Thursday, July 24, 2014

Emile, Julie and Other Writings (Jean Jacques Rousseau)


This is a 1964 edition of an abridgment of Emile, containing some passages from Julie. Published by Barron's Educational Series the 278 page text attempts to offer, through a translation of the original text and through summary, the key ideas from Rousseau's works on education.

Julie, from the viewpoint of the modern reader is a highly offensive work in which Rousseau advocates for women to be taught subordination. Women are to be treated as the weaker sex, are to avoid abstract theories and education, and are to be taught the art of homemaking instead. Needlepoint is especially valuable, as is anything that will please a man. To add a final blow, women are described as lacking the capacity for reason.

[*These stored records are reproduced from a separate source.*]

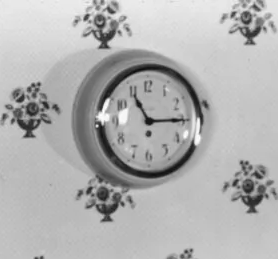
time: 11:15
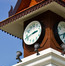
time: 2:42
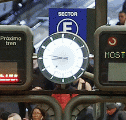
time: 8:46
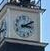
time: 3:09
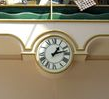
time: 1:12
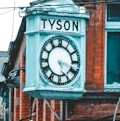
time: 5:17
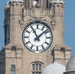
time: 11:07
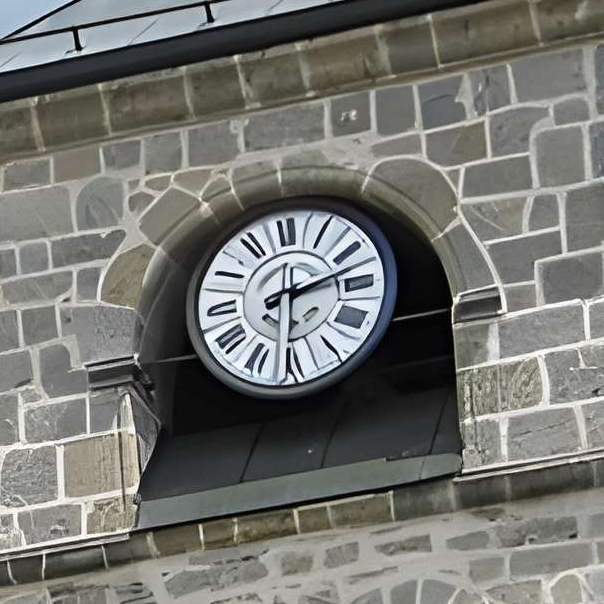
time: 2:30
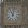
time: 11:02
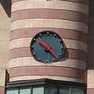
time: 10:24
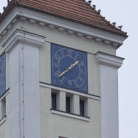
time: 1:37
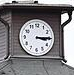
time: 3:14
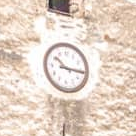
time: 10:15
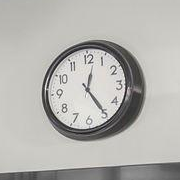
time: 12:24
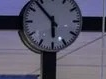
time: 5:53
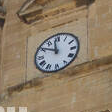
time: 11:50
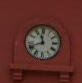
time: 11:41
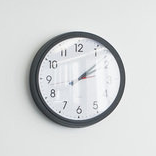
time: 2:08
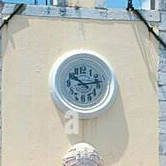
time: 10:13
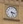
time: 3:26
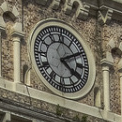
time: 4:09
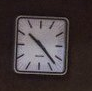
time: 10:22
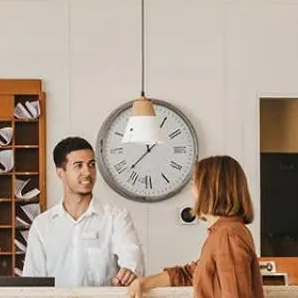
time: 7:37
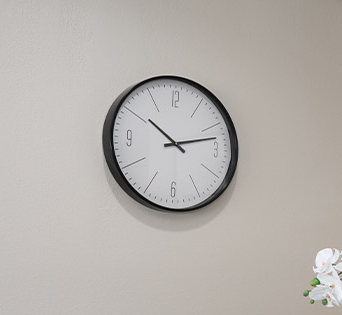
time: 10:12
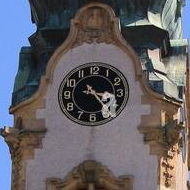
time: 3:23
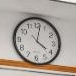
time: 4:02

Putting 18th century prejudices aside, Emile proves an interesting read. Rousseau believes that man is born naturally good and it is life and fellow man which corrupts him. He suggests that by raising a boy in nature and allowing him to discover things for himself, apart from books and lectures, the child will become a better person than those raised in the traditional way. Rousseau declares foreign languages useless and criticizes the idea of  extensive travel. He idealizes an upbringing in which a boy is left for the first few years, entirely to his own devices at a rural home with no education save the implicit lessons taught by his parents. The majority of the boy's childhood is to be spent with a tutor who also teaches largely by indirect methods. Rousseau imagines that somehow a child can be raised through his "natural" method to will reflect all that is good in man.

Although the work is an impossible utopia (or perhaps a dystopia?) it does offer some interesting reading, as the very least from an historical point of view.